Understanding Data

Sociology 312/412/512, University of Oregon

Aaron Gullickson

What Does Data Look Like?

Most data looks like a spreadsheet

Four passengers on the Titanic
survival sex age agegroup pclass fare family
Survived Female 24.0000 Adult First 69.3000 0
Died Male 24.0000 Adult Third 7.7958 0
Survived Male 0.9167 Child First 151.5500 3
Died Male 60.0000 Adult First 26.5500 0
  • Observations are on the rows. Observations are the units from which you are taking measurements.
  • Variables are on the columns. Variables measure specific attributes of your observations.

The unit of analysis

The unit of analysis simply tells you what your observations are. We can collect data on many different types of units.

Some examples, but the possibilities are endless:

Individual People Countries Corporations Universities
crowd countries logos pac12

What is the unit of analysis?

  1. Titanic data on passengers?
  2. Cross-national data on CO2 emissions?

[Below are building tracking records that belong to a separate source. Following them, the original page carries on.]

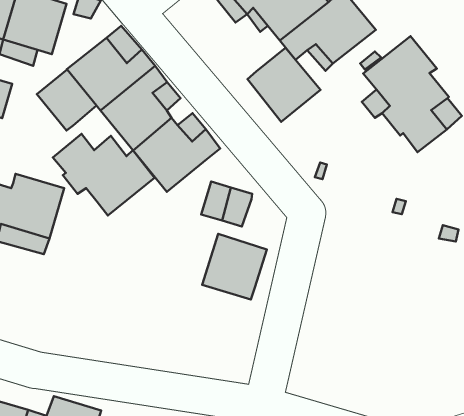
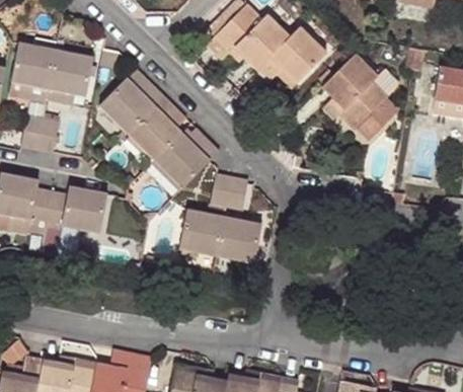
building: [247,48,321,122] -> none
building: [37,70,96,130] -> none
building: [53,134,154,216] -> none
building: none -> [178,209,225,256]

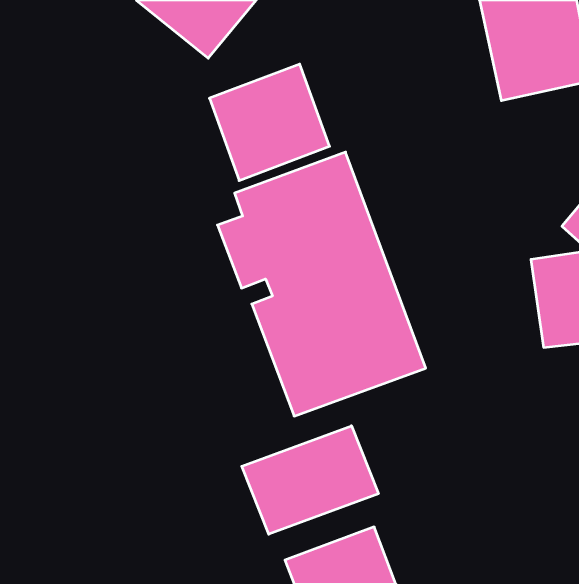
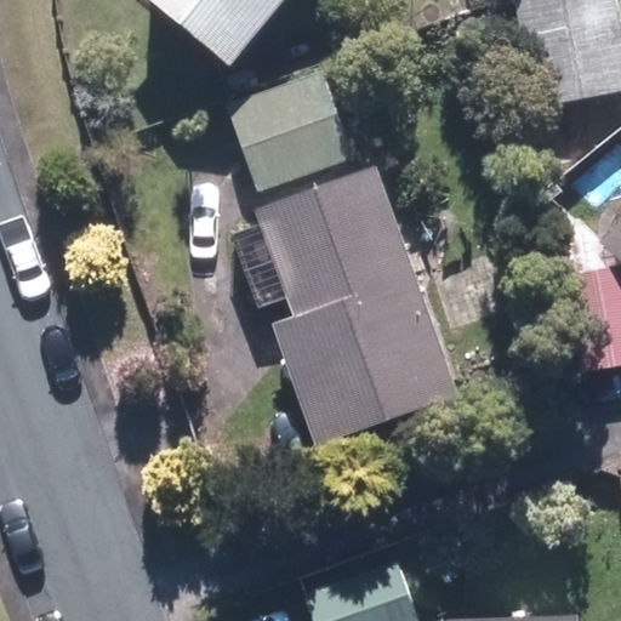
building: [242,426,378,534] -> none

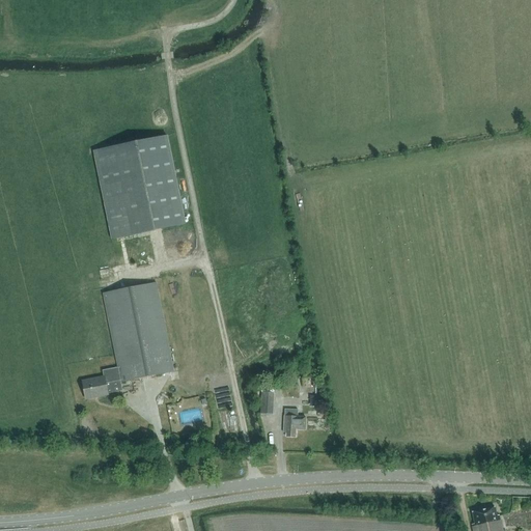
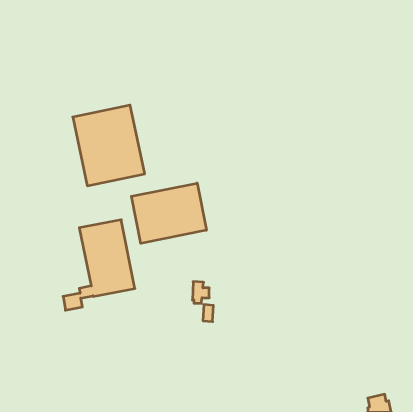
building: none -> [131,183,206,243]
building: [283,408,305,436] -> [192,282,209,303]

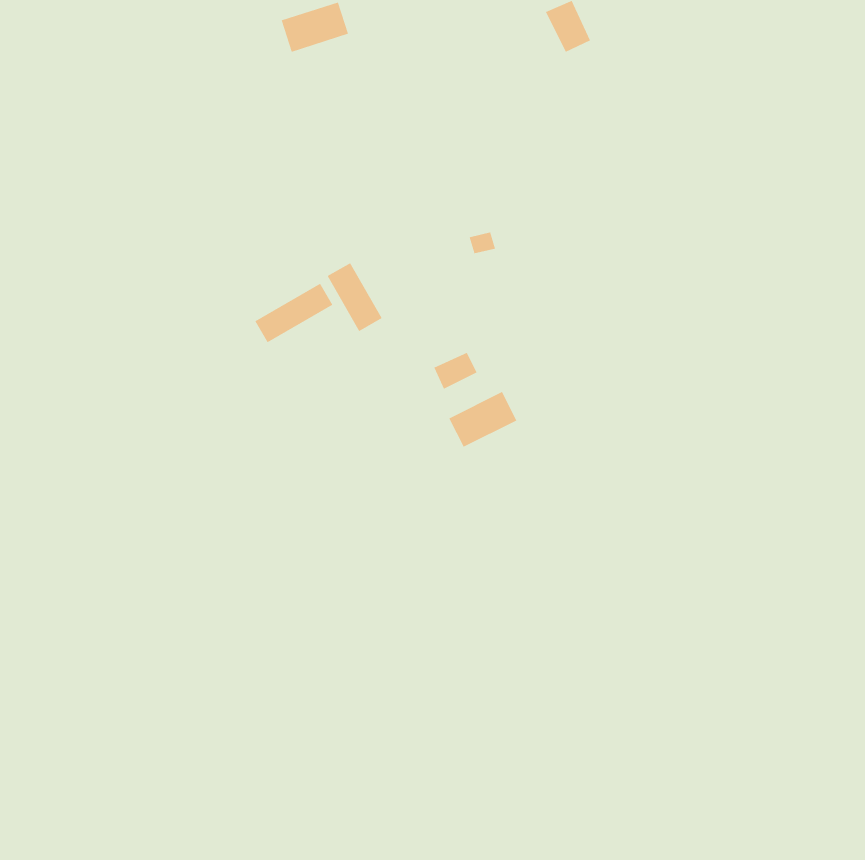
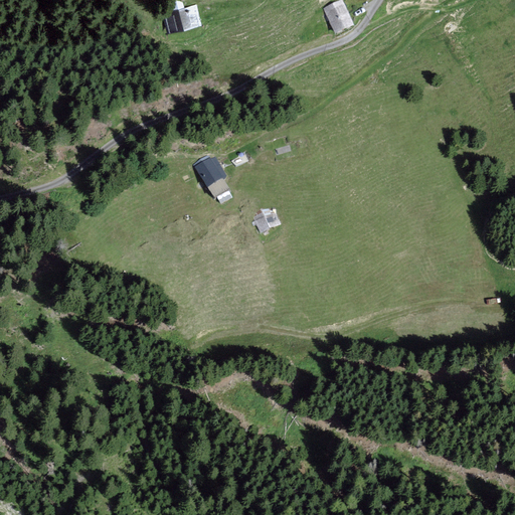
building: [254,283,333,343] -> none
building: [449,391,517,448] -> none

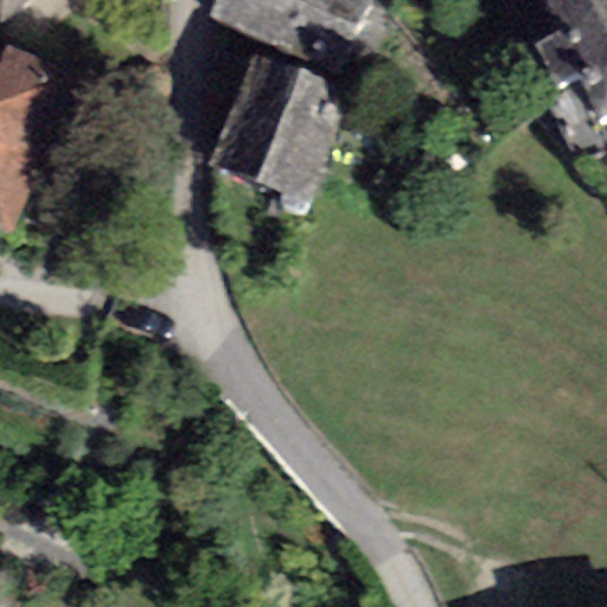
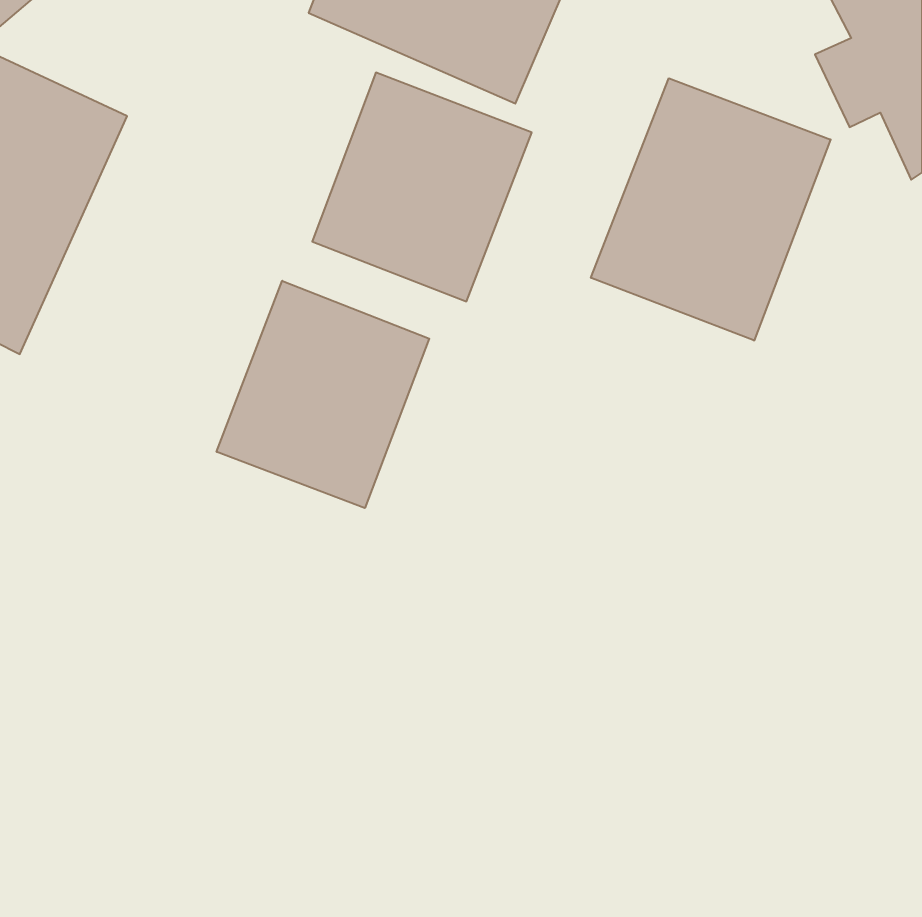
building: none -> [591,78,831,341]
building: none -> [217,281,429,508]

Titanic: Individual Passengers titanic passengers

Cross-national data: Countries countries-co2

Quantitative variables

A quantitative variable measures quantities of something. A quantitative variable is always represented as a number. There are two types of quantitative variables.

Discrete

A discrete variable can only take certain values within a range.

  • Number of children ever had
  • Number of violent crimes committed
  • Number of siblings
  • Number of Youtube views

Continuous

A continuous variable can take any value within a given range.

  • Age
  • Height
  • GDP per capita
  • CO2 emissions

Categorical variables

Categorical variables indicate which category an observation belongs to from a mutually exclusive set of categories. There are also two types of categorical variables:

Ordinal

An ordinal variable is a categorical variables whose values have a clear ordering.

  • Highest degree earned
  • passenger class on the Titanic
  • level of support with an opinion statement

Nominal

A nominal variable is a categorical variable whose values are unordered.

  • Gender
  • Race
  • Political party

What variables types do we have?

Four passengers on the Titanic
survival sex age agegroup pclass fare family
Survived Female 24.0000 Adult First 69.3000 0
Died Male 24.0000 Adult Third 7.7958 0
Survived Male 0.9167 Child First 151.5500 3
Died Male 60.0000 Adult First 26.5500 0
  • survival: survival is a nominal variable.
  • sex: sex is a nominal variable.
  • age: age is a continuous variable.
  • agegroup: age group is an ordinal variable.
  • pclass: Passenger class is an ordinal variable.
  • fare: fare paid is a continuous variable (sort of).
  • family: number of family members is a discrete variable.

What Can We Do With Data?

Look at the distribution of a variable

Look at association between variables

Make statistical inferences

We can build models

Models can get more complex

Two views on observational data

Most of the data we use in the social sciences is observational rather than experimental. We observe what actually happens rather than manipulate “treatments” in order to observe a response.

There are two different views of exactly what the use of statistics contributes to observational data analysis:

Pseudo-Experimental

  • We use statistical modeling to try to mimic the stronger causal claims of experimental research.
  • This can be as simple as “controlling” for other variables to mimic random assignment of a treatment, to the use of “natural” experiments.

Formal Description

  • We use statistical modeling to describe what we observe in the data in a formal, systematic, and replicable way.
  • We show how the data are either consistent or inconsistent with certain views of a social process as derived from theory.